● THE PROBLEM
Print the entries exactly; no image belongs in the copy.

Skeletal landmark data:
◆ ◆ ◆ ◆
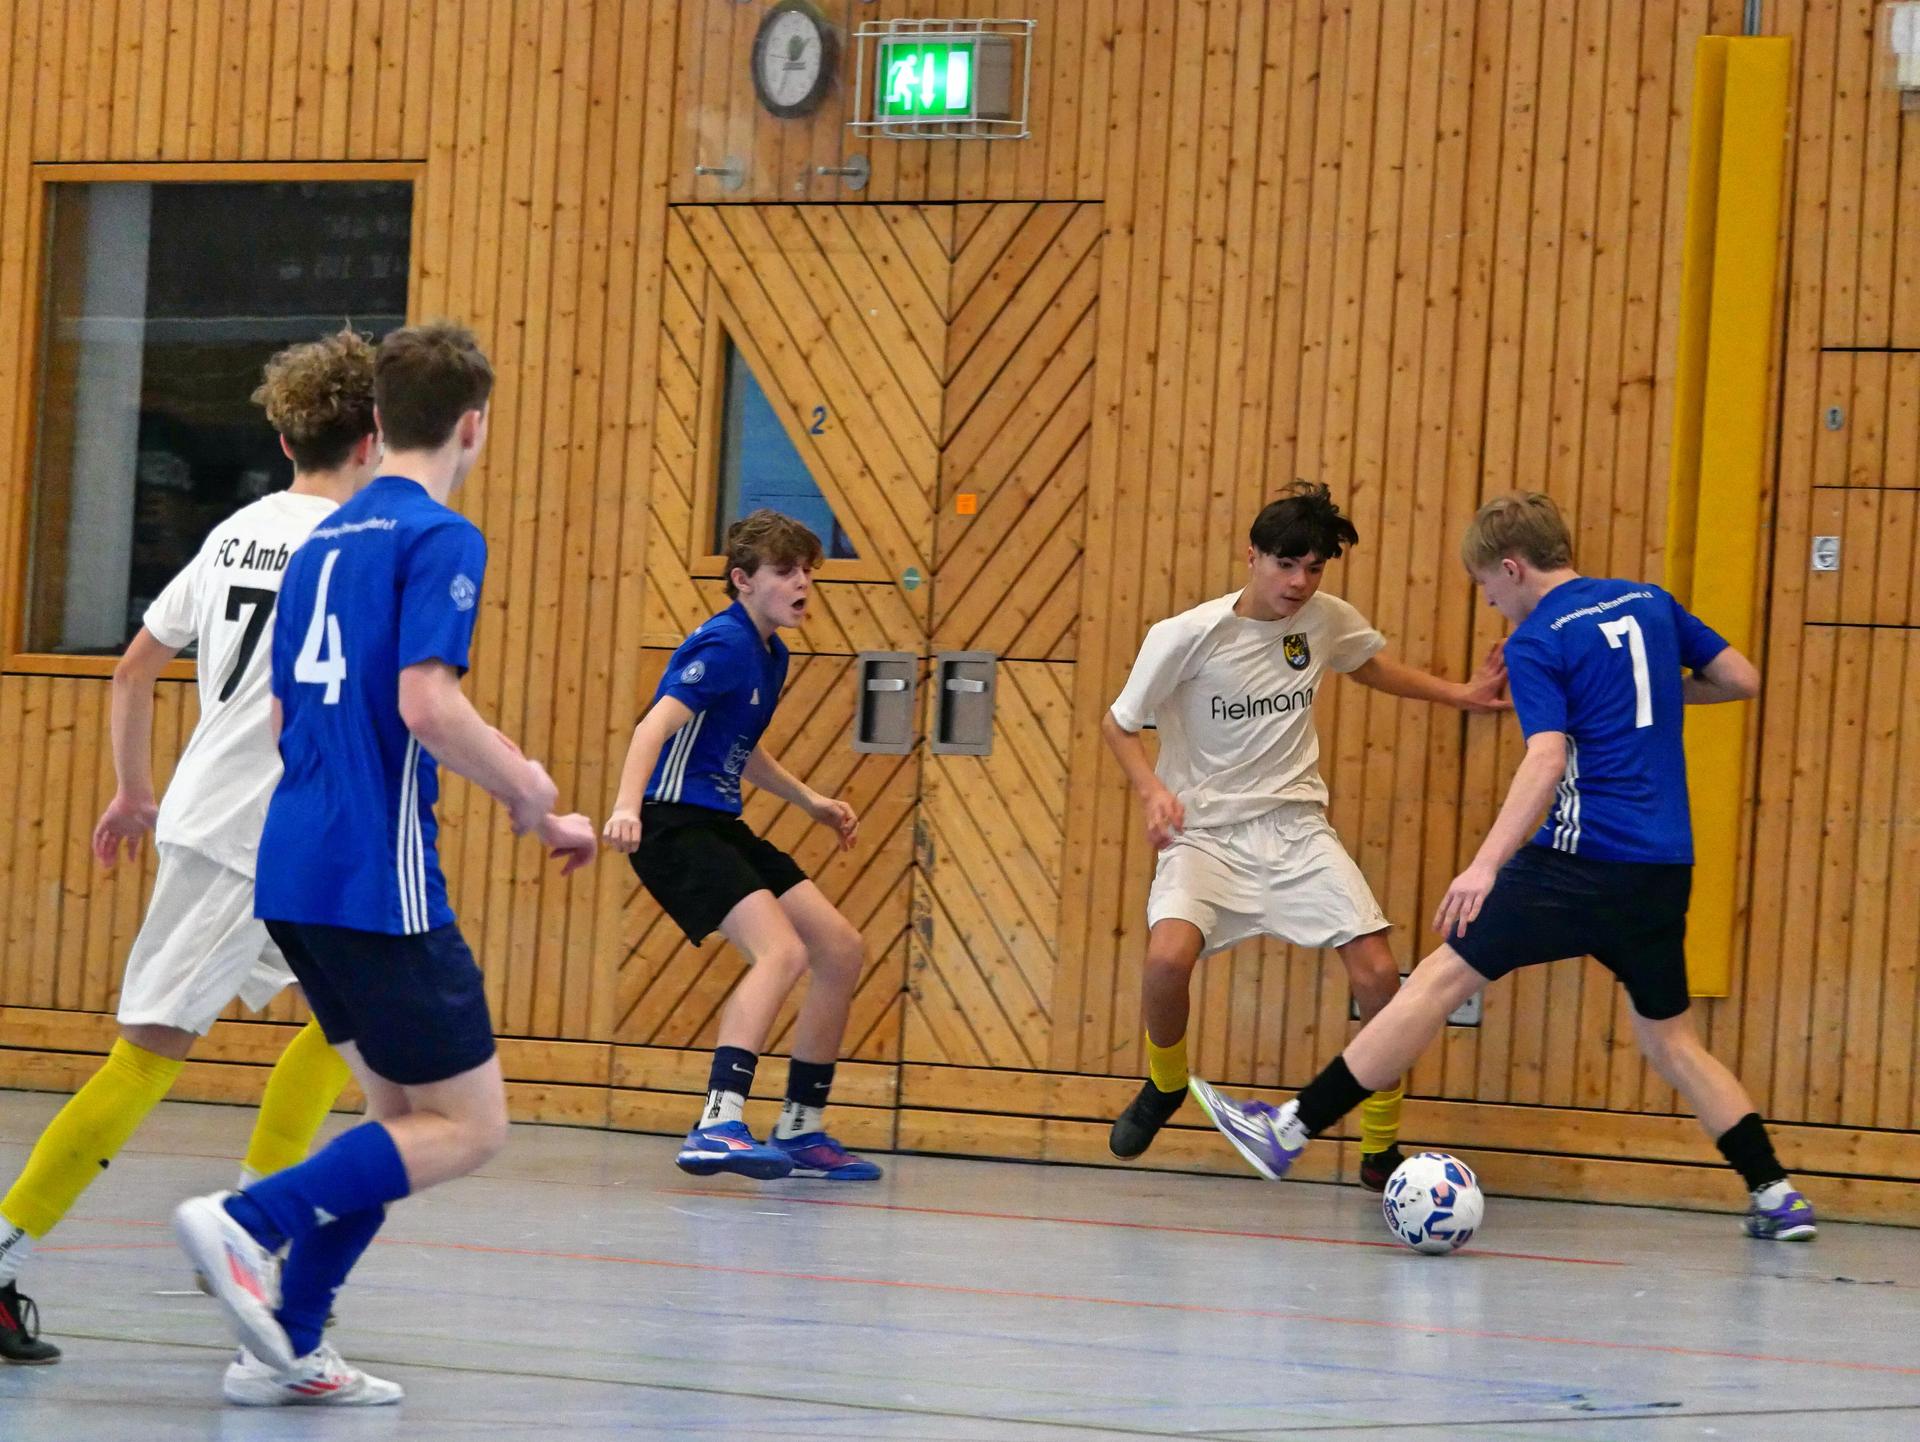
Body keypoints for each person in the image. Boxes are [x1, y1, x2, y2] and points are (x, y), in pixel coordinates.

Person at [1189, 491, 1817, 1242]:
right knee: (1673, 1041)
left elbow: (1546, 757)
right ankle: (1774, 1192)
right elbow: (1740, 678)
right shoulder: (1651, 603)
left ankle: (1289, 1128)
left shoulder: (1540, 638)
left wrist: (1483, 866)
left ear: (1513, 568)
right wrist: (1640, 704)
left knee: (1436, 981)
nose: (1491, 603)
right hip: (1661, 869)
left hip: (1578, 860)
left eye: (1488, 588)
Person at [171, 322, 598, 1407]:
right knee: (470, 1126)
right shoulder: (438, 534)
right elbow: (426, 702)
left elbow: (279, 711)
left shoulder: (320, 540)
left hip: (294, 865)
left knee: (400, 1115)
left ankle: (286, 1344)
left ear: (370, 424)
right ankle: (246, 1219)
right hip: (376, 873)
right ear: (473, 423)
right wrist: (532, 792)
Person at [0, 329, 384, 1366]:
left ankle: (261, 1225)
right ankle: (4, 1255)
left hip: (243, 823)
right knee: (151, 1050)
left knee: (347, 1021)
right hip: (256, 833)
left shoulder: (237, 532)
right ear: (377, 435)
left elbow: (134, 667)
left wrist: (133, 788)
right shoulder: (357, 547)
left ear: (279, 429)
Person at [1102, 481, 1507, 1189]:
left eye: (1314, 568)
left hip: (1295, 829)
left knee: (1381, 976)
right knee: (1167, 961)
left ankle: (1380, 1145)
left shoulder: (1323, 620)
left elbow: (1369, 664)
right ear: (1251, 555)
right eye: (1286, 564)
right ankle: (1165, 1083)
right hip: (1205, 834)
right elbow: (1119, 723)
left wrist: (1460, 695)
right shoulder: (1184, 636)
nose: (1300, 582)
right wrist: (1153, 791)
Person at [603, 509, 878, 1182]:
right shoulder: (724, 645)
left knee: (840, 949)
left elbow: (738, 747)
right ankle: (717, 1124)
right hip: (671, 825)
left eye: (808, 571)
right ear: (742, 580)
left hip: (717, 822)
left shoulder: (770, 653)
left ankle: (802, 1125)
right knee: (780, 951)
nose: (803, 583)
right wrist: (623, 808)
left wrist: (809, 800)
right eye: (786, 572)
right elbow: (653, 728)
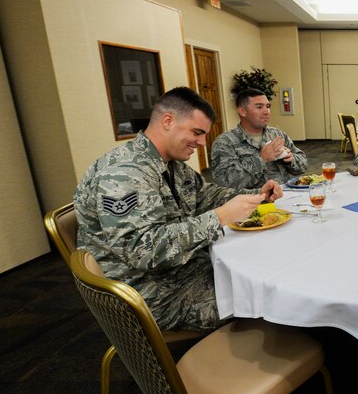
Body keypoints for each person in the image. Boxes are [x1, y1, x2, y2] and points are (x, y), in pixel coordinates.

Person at [74, 87, 282, 331]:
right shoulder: (125, 173)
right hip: (151, 295)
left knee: (261, 270)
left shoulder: (170, 163)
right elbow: (142, 251)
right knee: (263, 294)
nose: (202, 142)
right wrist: (220, 217)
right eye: (197, 132)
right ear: (168, 121)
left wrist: (255, 196)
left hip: (180, 269)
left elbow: (204, 196)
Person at [210, 88, 307, 189]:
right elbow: (225, 183)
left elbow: (303, 166)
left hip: (284, 198)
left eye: (268, 106)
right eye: (259, 107)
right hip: (253, 202)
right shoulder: (225, 142)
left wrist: (290, 159)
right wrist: (261, 159)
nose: (266, 112)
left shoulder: (277, 134)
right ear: (242, 111)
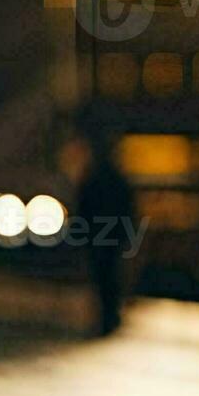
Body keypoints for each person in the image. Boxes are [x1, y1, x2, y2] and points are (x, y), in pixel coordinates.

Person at [76, 135, 136, 336]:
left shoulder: (94, 177)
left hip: (100, 235)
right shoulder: (115, 179)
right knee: (109, 277)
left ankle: (107, 316)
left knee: (103, 278)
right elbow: (127, 208)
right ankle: (109, 315)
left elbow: (83, 207)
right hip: (109, 235)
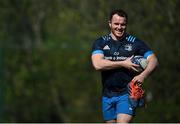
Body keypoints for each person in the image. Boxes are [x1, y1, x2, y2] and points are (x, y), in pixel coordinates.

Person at [91, 9, 158, 123]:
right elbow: (97, 64)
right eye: (116, 24)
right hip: (107, 95)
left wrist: (143, 76)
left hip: (126, 93)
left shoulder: (135, 43)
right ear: (110, 24)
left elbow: (154, 60)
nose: (119, 27)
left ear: (126, 25)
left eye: (123, 24)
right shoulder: (100, 42)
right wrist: (123, 63)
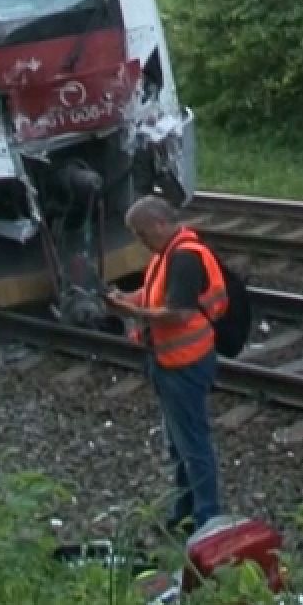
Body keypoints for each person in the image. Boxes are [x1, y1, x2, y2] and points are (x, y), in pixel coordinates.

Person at [106, 195, 227, 535]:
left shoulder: (185, 257)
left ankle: (207, 519)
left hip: (184, 364)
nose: (141, 242)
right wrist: (127, 298)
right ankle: (185, 512)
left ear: (160, 224)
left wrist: (134, 314)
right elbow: (156, 294)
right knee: (178, 444)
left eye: (142, 234)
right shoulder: (168, 253)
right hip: (170, 361)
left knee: (193, 444)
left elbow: (179, 312)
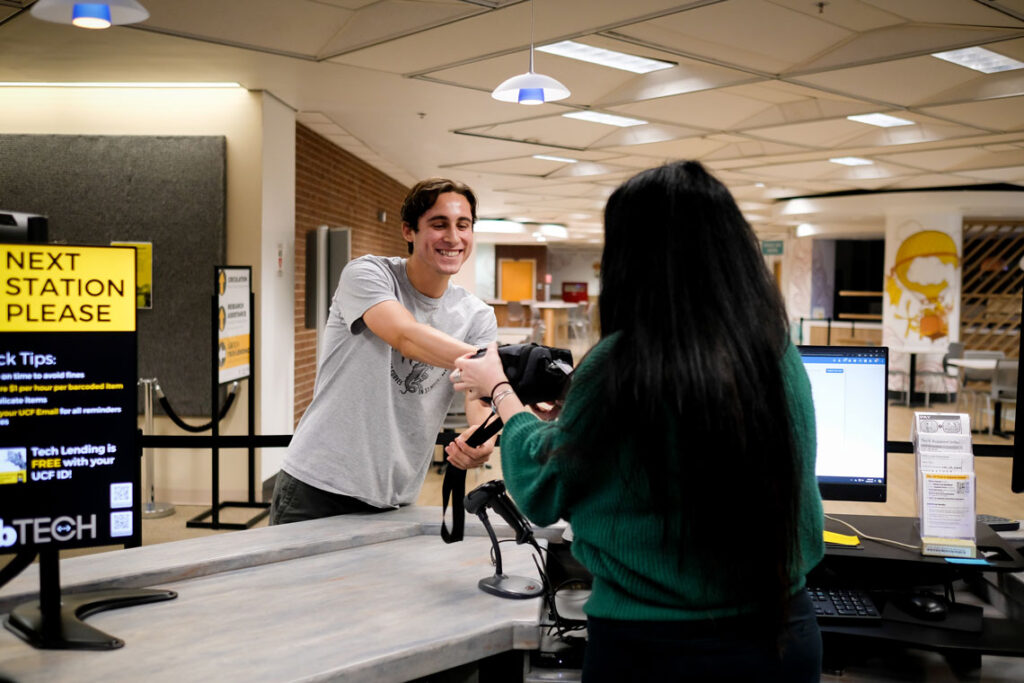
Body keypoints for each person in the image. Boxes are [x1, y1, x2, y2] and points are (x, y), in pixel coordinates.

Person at [450, 161, 825, 682]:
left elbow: (541, 485)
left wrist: (499, 389)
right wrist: (580, 414)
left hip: (655, 647)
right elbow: (684, 440)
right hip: (785, 634)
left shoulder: (623, 360)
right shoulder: (778, 354)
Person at [271, 178, 498, 525]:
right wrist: (497, 364)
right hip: (318, 485)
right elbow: (405, 335)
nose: (453, 237)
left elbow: (479, 397)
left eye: (463, 225)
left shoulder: (477, 316)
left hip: (397, 494)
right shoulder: (368, 274)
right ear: (409, 231)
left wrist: (482, 436)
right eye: (439, 224)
◆ ◆ ◆ ◆
● ANSWER TO THIS EXERCISE
Body keypoints for each person in the image. Boxes are [x1, y1, x2, y2] and points are (x, y), in pixel coordinates.

Person at [1189, 491, 1817, 1242]:
right knee: (1673, 1041)
left elbow: (1546, 757)
right ankle: (1774, 1192)
right elbow: (1740, 678)
right shoulder: (1651, 603)
left ankle: (1289, 1128)
left shoulder: (1540, 638)
left wrist: (1483, 866)
left ear: (1513, 568)
right wrist: (1640, 704)
left knee: (1436, 981)
nose: (1491, 603)
right hip: (1661, 869)
left hip: (1578, 860)
left eye: (1488, 588)
Person at [171, 322, 598, 1407]:
right knee: (470, 1126)
right shoulder: (438, 534)
right elbow: (426, 702)
left elbow: (279, 711)
left shoulder: (320, 540)
left hip: (294, 865)
left knee: (400, 1115)
left ankle: (286, 1344)
left ear: (370, 424)
right ankle: (246, 1219)
right hip: (376, 873)
right ear: (473, 423)
right wrist: (532, 792)
Person at [0, 329, 384, 1366]:
left ankle: (261, 1225)
right ankle: (4, 1255)
left hip: (243, 823)
right knee: (151, 1050)
left knee: (347, 1021)
right hip: (256, 833)
left shoulder: (237, 532)
right ear: (377, 435)
left elbow: (134, 667)
left wrist: (133, 788)
right shoulder: (357, 547)
left ear: (279, 429)
Person at [1102, 481, 1507, 1189]:
left eye: (1314, 568)
left hip: (1295, 829)
left knee: (1381, 976)
right knee: (1167, 961)
left ankle: (1380, 1145)
left shoulder: (1323, 620)
left elbow: (1369, 664)
right ear: (1251, 555)
right eye: (1286, 564)
right ankle: (1165, 1083)
right hip: (1205, 834)
right elbow: (1119, 723)
left wrist: (1460, 695)
right shoulder: (1184, 636)
nose: (1300, 582)
right wrist: (1153, 791)
Person at [603, 509, 878, 1182]:
right shoulder: (724, 645)
left knee: (840, 949)
left elbow: (738, 747)
right ankle: (717, 1124)
right hip: (671, 825)
left eye: (808, 571)
right ear: (742, 580)
left hip: (717, 822)
left shoulder: (770, 653)
left ankle: (802, 1125)
right knee: (780, 951)
nose: (803, 583)
right wrist: (623, 808)
left wrist: (809, 800)
right eye: (786, 572)
right elbow: (653, 728)
Body keypoints for each person in the image. Boxes are [x1, y1, x2, y2] and points are (x, y), in pixel coordinates.

Person at [74, 87, 282, 331]:
right shoulder: (125, 173)
right hip: (151, 295)
left knee: (261, 270)
left shoulder: (170, 163)
right elbow: (142, 251)
right knee: (263, 294)
nose: (202, 142)
right wrist: (220, 217)
right eye: (197, 132)
right ear: (168, 121)
left wrist: (255, 196)
left hip: (180, 269)
left elbow: (204, 196)
Person at [210, 88, 307, 189]:
right elbow: (225, 183)
left elbow: (303, 166)
left hip: (284, 198)
left eye: (268, 106)
right eye: (259, 107)
right hip: (253, 202)
right shoulder: (225, 142)
left wrist: (290, 159)
right wrist: (261, 159)
nose: (266, 112)
left shoulder: (277, 134)
right ear: (242, 111)
Body keypoints for each person in the image. Boxes are [x1, y1, x2, y2] and points are (x, y), in pixel coordinates.

Person at [76, 135, 136, 336]:
left shoulder: (94, 177)
left hip: (100, 235)
right shoulder: (115, 179)
right knee: (109, 277)
left ankle: (107, 316)
left knee: (103, 278)
right elbow: (127, 208)
right ankle: (109, 315)
left elbow: (83, 207)
right hip: (109, 235)
Body keypoints for each person in the image. Boxes are [x1, y1, x2, y2] and points are (x, y), in pixel coordinates.

Person at [91, 9, 158, 123]:
right elbow: (97, 64)
right eye: (116, 24)
right hip: (107, 95)
left wrist: (143, 76)
left hip: (126, 93)
left shoulder: (135, 43)
right ear: (110, 24)
left elbow: (154, 60)
nose: (119, 27)
left ear: (126, 25)
left eye: (123, 24)
right shoulder: (100, 42)
right wrist: (123, 63)
Body keypoints for each person in the image. Boxes are [x1, y1, x2, y2] and points are (x, y), in pixel coordinates.

Person at [106, 195, 227, 535]:
left shoulder: (185, 257)
left ankle: (207, 519)
left hip: (184, 364)
nose: (141, 242)
right wrist: (127, 298)
right ankle: (185, 512)
left ear: (160, 224)
left wrist: (134, 314)
right elbow: (156, 294)
right knee: (178, 444)
left eye: (142, 234)
right shoulder: (168, 253)
right hip: (170, 361)
left knee: (193, 444)
left elbow: (179, 312)
Body keypoints for each person in the image. Boxes are [x1, y1, x2, y2] and points are (x, y), in pixel coordinates.

Person at [450, 161, 825, 682]:
left elbow: (541, 485)
left wrist: (499, 389)
right wrist: (580, 414)
left hip: (655, 647)
right elbow: (684, 440)
right hip: (785, 634)
left shoulder: (623, 360)
right shoulder: (778, 354)
Person at [271, 178, 498, 525]:
right wrist: (497, 364)
right hip: (318, 485)
right elbow: (405, 335)
nose: (453, 237)
left elbow: (479, 397)
left eye: (463, 225)
left shoulder: (477, 316)
left hip: (397, 494)
right shoulder: (368, 274)
right ear: (409, 231)
left wrist: (482, 436)
right eye: (439, 224)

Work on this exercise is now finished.